The UX of Dora: 3 Design Lessons from a Little Adventurer

As the father of two tiny people, I’ve spent a lot of time with big purple dinosaurs, curious monkeys and little backpack wearing adventurers. Interestingly, I‘ve discovered that kids shows can teach us a lot about good product design, especially that Dora the Explorer.

1. Make It Predictable

Every episode of Dora is the same. There is a clear end goal and Dora has to go through three steps to get there. The goal and the steps are articulated (repeatedly) by Dora and her friends throughout the adventure. This repetitive structure makes the show extremely enjoyable for kids because they can master it. They get what needs to happen, they understand the steps to get there and they know what’s coming next.

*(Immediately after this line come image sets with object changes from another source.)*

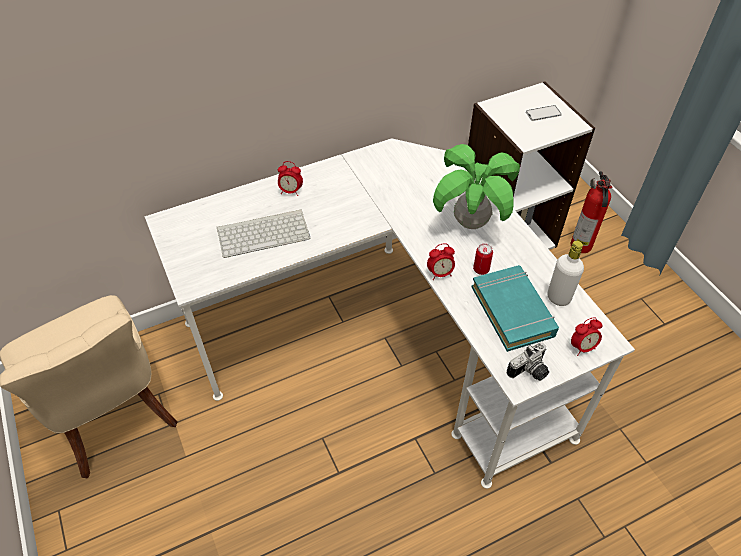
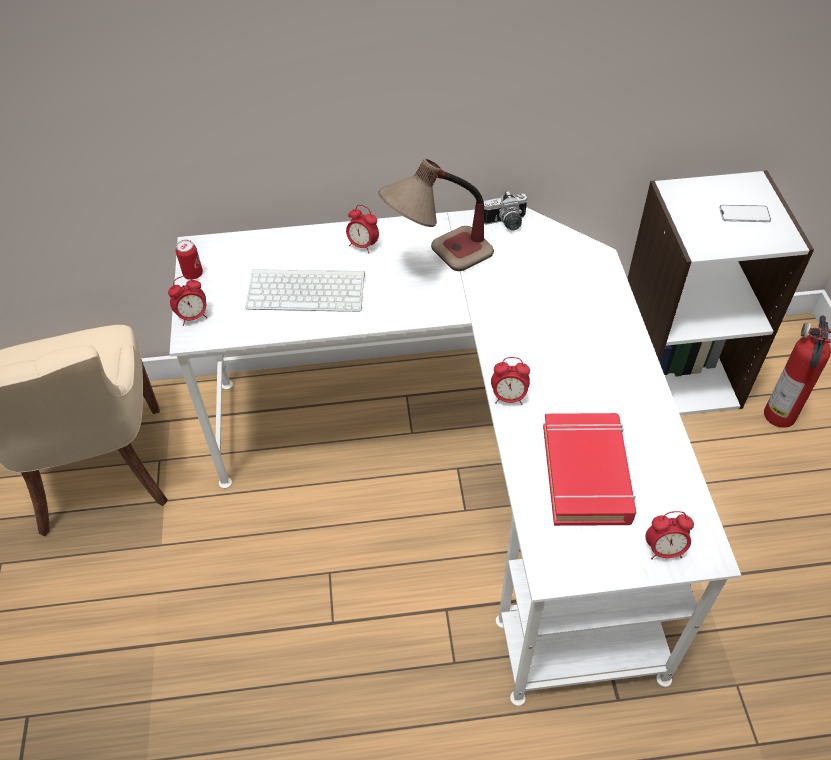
camera: 20 degrees right, 0 degrees up
(184, 273) = (193, 317): none -> alarm clock
(350, 192) = (437, 263): none -> table lamp
(471, 222) = (581, 340): potted plant -> none
(481, 269) = (567, 406): can -> can (193, 274)
(513, 311) = (586, 474): turquoise book -> red book
(530, 372) = (574, 562): camera -> camera (506, 223)
(558, 297) = (659, 472): white bottle -> none

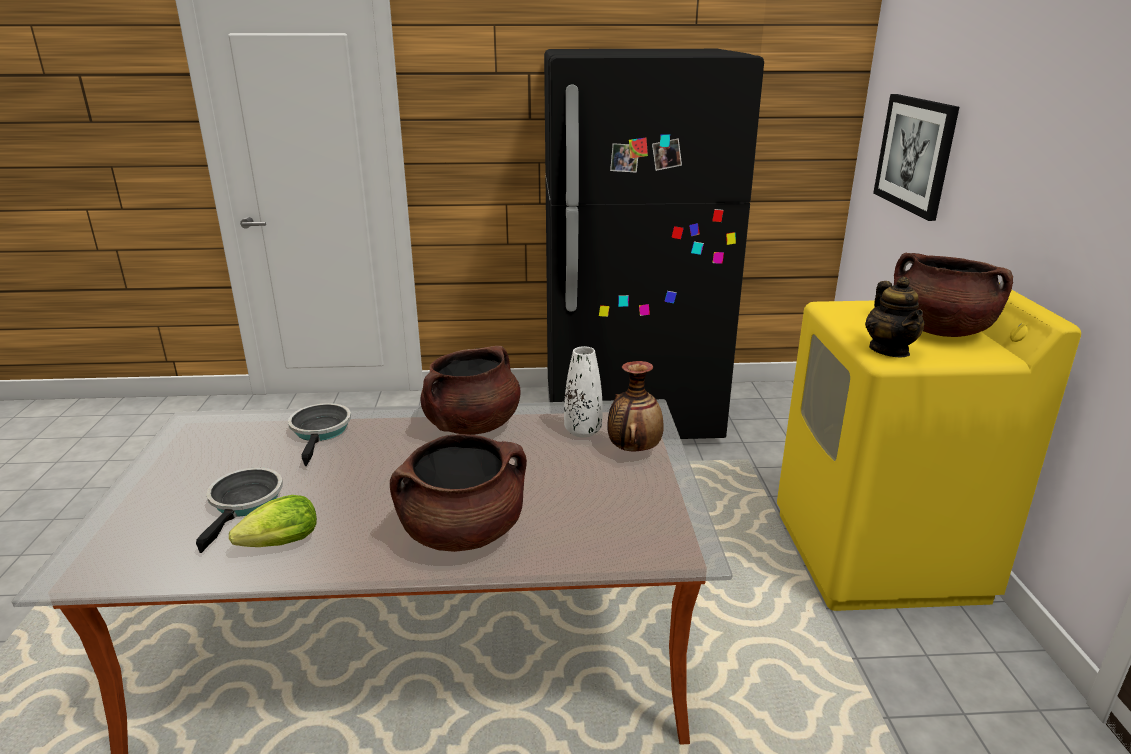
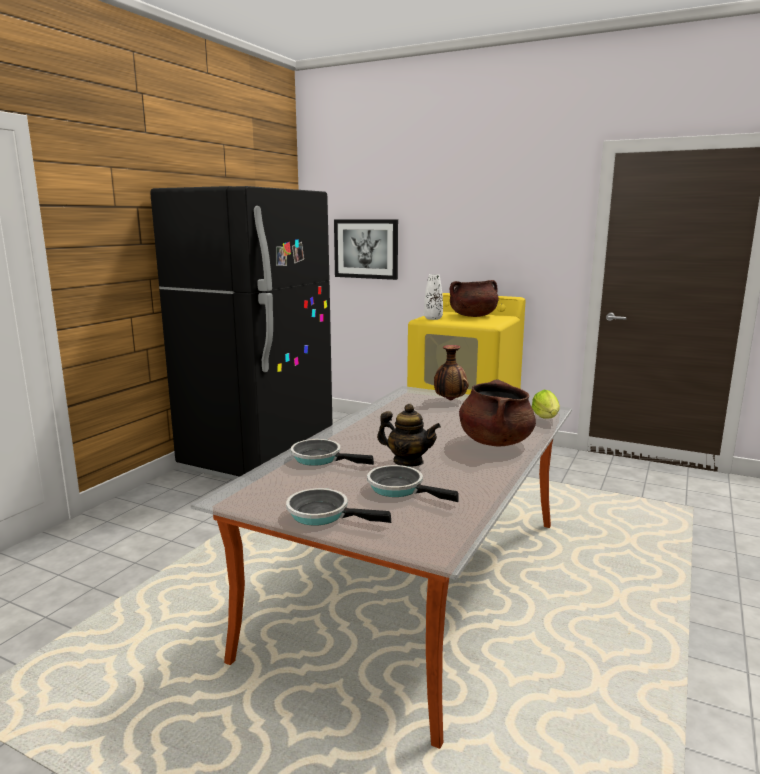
camera: 60 degrees left, 10 degrees down
(158, 480) = (323, 514): none -> frying pan
(277, 545) = (464, 484): lettuce -> lettuce (546, 419)
(472, 425) = (374, 423): brown cooking pot -> none
(583, 431) = (416, 404): white vase -> white vase (433, 318)
(889, 350) = (484, 323): teapot -> teapot (408, 462)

People are driven by a desire for mastery. We want to feel accomplished and capable. The easier it is for a person to master a product the more likely they are to feel good about the experience. Predictability goes a long way toward making that happen. There are a number of ways to make a product predictable:

  1. Maintain design consistency: Users should know what design elements mean, no matter where they appear in an experience. If tapping a specific icon is supposed to open a navigation menu, it needs to open that menu every time it appears. If it doesn’t, the user loses the ability to predict what the icon means and no longer knows when or how to use it.
  2. Leverage established design patterns: It can be enticing to get creative and reinvent the wheel, but using established design patterns for common tasks means less “new” for the user to learn.
  3. Use metaphors and animations: Well crafted metaphors and animations help users understand where they are in an experience, what state things are in, what options are available to them and what they should do next.

2. Use Simple Language

Dora is aimed at little kids so the language is simple and the dialogue is concise.

Your product might not be aimed at kids but there is rarely a downside to simple and concise language. The average adult American reads at a 7th — 8th grade level. Unless your product or market demands technical jargon or higher-level vocabulary, avoid it. This is especially important to keep in mind with error messages, where lack of comprehension has a higher likelihood of leading to user frustration.

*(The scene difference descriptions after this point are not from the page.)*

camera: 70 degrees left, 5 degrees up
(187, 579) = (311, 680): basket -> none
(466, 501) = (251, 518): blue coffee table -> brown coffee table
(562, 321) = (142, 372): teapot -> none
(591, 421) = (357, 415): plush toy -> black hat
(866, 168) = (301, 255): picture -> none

3. Provide the Necessary Tools

On every adventure, Dora inevitably runs into problems. Swiper the Fox steals something, or she has to get past snakes, or alligators, or whatever. But, the ever-resourceful Dora has it covered thanks to her magic, talking backpack and her equally magic, equally talky map. The map keeps her on the right track, and her backpack is full (conveniently) of just what she might need at any given moment.

You can’t always predict what’s going to happen to your users in the wild. You can do your best to guide them down specific paths or toward specific outcomes, but people are complicated. They do what they want. And they will definitely do something you didn’t think of. It is important to always have a set of tools available to help them overcome problems they might encounter.

This includes navigational tools to help get them back on track if they end up in the wrong place, as well as functional tools to help them accomplish tasks, make decisions, and undo mistakes. Delivering just what a user needs right when they need it makes for a magical experience. You might not be able to give them a magic, talking backpack, but if you are thoughtful about the way you surface and design your tools, you can come pretty damn close.